Le premier opus de Frankie Rose and The Outs est éponyme. Et la dream-pop n’a jamais aussi bien porté son nom. Un voyage hautement atmosphérique qui se projette bien au-delà du mur du son. Une traversée épique qui oscille entre rêve et nostalgie. Entre hier et demain. Epoque atemporelle qui ne se borne pas à ressasser les airs sur lesquels vos parents ont perdu leur virginité mais les réinvente. Un non lieu aux paroles énigmatiques : ‘Bordel ! Parfois, je ne sais même pas ce que signifient mes chansons !’
Lorsque « Candy » et « Girlfriend Island » revisitent les fantomatiques golden-oldies, le battement des pédales de « That’s What People Told Me » nappe le ciel de sons à vous couper le souffle. C’est comme si Cocteau Twins et Shangri-Las étaient montés, ensemble, dans une machine à remonter le temps pour réaliser un elpee fraîchement produit par Phil Spector.
Frankie Rose and the Outs (guitare : Margot Bianca – basse : Caroline Yes – batterie : Kate Ryan) parviennent globalement à ériger de splendides cathédrales de dream-pop sombre. Onze titres totalement voilés de reverb qui transcende le genre et s’enrichit d’une juxtaposition complexe d’influences. Des pistes ornées de claviers éthérés, de grelots frissonnants et de mélodies mélancoliques (« Hollow Life » et « Lullabye For Roads and Miles ») croisent des ballades étrangement désincarnées (« Save Me » et « Memo »). Le quatuor féminin réussit alors à créer une atmosphère aseptisée, une imagerie mentale qui ouvre les portes d’un no man’s land onirique que nulle âme n’habite.

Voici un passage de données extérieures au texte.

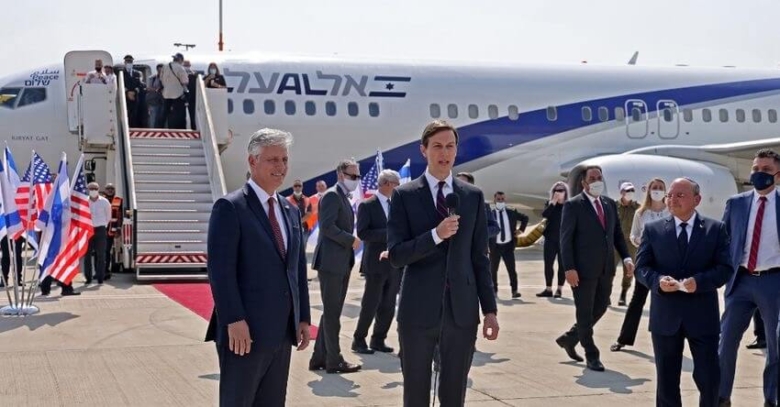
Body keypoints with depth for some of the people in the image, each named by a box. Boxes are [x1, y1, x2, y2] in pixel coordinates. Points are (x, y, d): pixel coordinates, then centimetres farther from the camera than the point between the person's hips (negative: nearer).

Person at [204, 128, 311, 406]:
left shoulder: (291, 211, 15)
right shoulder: (230, 207, -8)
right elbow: (220, 269, -15)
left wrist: (303, 317, 12)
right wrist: (234, 321, -21)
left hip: (282, 332, 7)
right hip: (245, 331, -7)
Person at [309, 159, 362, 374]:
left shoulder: (344, 198, 19)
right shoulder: (332, 196, -11)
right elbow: (328, 227, -21)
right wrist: (352, 240, -15)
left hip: (342, 264, 10)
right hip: (330, 262, -10)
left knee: (331, 312, 12)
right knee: (332, 313, -4)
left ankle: (319, 358, 18)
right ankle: (334, 360, 1)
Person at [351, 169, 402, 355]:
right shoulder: (367, 205, -5)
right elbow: (362, 233, -16)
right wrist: (388, 233, -21)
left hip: (394, 264, 6)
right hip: (376, 264, -6)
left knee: (388, 306, 8)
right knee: (370, 305, -1)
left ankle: (378, 340, 19)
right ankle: (359, 340, 11)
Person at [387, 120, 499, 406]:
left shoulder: (474, 196, 7)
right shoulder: (404, 195, -1)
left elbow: (480, 258, 8)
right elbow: (396, 256, -8)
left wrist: (490, 309, 4)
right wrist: (435, 235, -21)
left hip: (462, 310, 2)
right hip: (418, 311, -2)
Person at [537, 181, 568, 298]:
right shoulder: (549, 204, 7)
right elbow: (544, 215, -12)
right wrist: (553, 202, -16)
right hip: (550, 238, 3)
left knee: (562, 264, 1)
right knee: (548, 264, 2)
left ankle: (559, 289, 7)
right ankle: (548, 289, 8)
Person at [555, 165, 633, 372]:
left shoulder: (610, 204, 11)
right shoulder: (573, 206, -7)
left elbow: (617, 233, 15)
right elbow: (566, 239, -10)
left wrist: (626, 257, 1)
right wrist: (569, 268, -17)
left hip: (606, 269, 7)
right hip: (584, 269, -6)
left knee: (600, 308, 14)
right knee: (585, 313, 3)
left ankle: (569, 338, 32)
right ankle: (591, 355, 15)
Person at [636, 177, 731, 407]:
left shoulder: (716, 229, 2)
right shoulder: (653, 229, 5)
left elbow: (725, 268, -4)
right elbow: (641, 267, 2)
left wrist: (699, 281, -21)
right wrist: (658, 280, -19)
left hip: (702, 315, -1)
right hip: (665, 316, 1)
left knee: (709, 377, 3)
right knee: (666, 379, 10)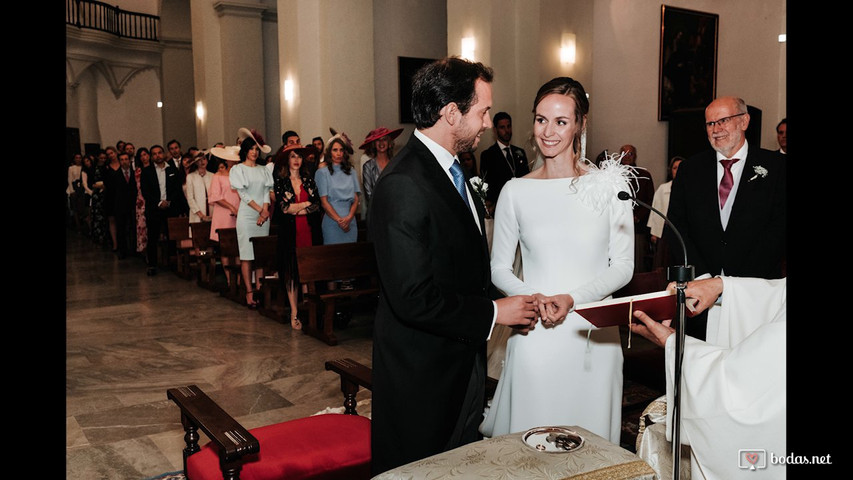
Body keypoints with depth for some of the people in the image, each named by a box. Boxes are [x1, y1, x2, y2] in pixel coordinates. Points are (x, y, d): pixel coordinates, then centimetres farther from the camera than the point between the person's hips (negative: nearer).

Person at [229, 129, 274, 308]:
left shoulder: (263, 170, 14)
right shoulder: (238, 169, 2)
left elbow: (266, 191, 8)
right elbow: (243, 194, -5)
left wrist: (265, 210, -8)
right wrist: (260, 210, -10)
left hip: (263, 216, 4)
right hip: (246, 215, -4)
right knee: (247, 255, -5)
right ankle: (249, 293, -3)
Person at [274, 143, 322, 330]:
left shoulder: (308, 180, 11)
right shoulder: (280, 181, 4)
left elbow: (317, 205, 0)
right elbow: (283, 206, -7)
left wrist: (296, 209, -9)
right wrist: (306, 204, -2)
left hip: (310, 230, 2)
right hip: (290, 231, -2)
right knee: (291, 270, -1)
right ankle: (294, 313, 4)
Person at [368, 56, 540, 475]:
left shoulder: (451, 170, 7)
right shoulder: (404, 185, -24)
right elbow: (414, 299, -28)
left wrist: (505, 302, 1)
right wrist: (493, 312, -17)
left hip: (462, 363, 9)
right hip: (421, 375, -9)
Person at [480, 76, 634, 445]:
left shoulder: (608, 184, -1)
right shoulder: (516, 192, 1)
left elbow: (622, 266, 0)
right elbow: (499, 268, 6)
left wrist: (572, 299, -14)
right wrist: (533, 299, -12)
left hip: (593, 334, 0)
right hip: (534, 337, 0)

Un bricolage savant qui passe facilement des symphonies de réverbération de « Little Brown Haired Girls » aux élans garage tordus de « That’s What People Told Me » et « Don’t Tread ». Soulignons, pour finir, l’excellente reprise de « You Can Make Me Feel Bad » d’Arthur Russel.
Un long playing que tout amoureux de musique indépendante peut dégoter dans les bacs depuis le 11 octobre 2010. Aux amateurs du genre, je conseille vivement de se hâter car aucun concert n’est prévu en Belgique pour promotionner ce disque.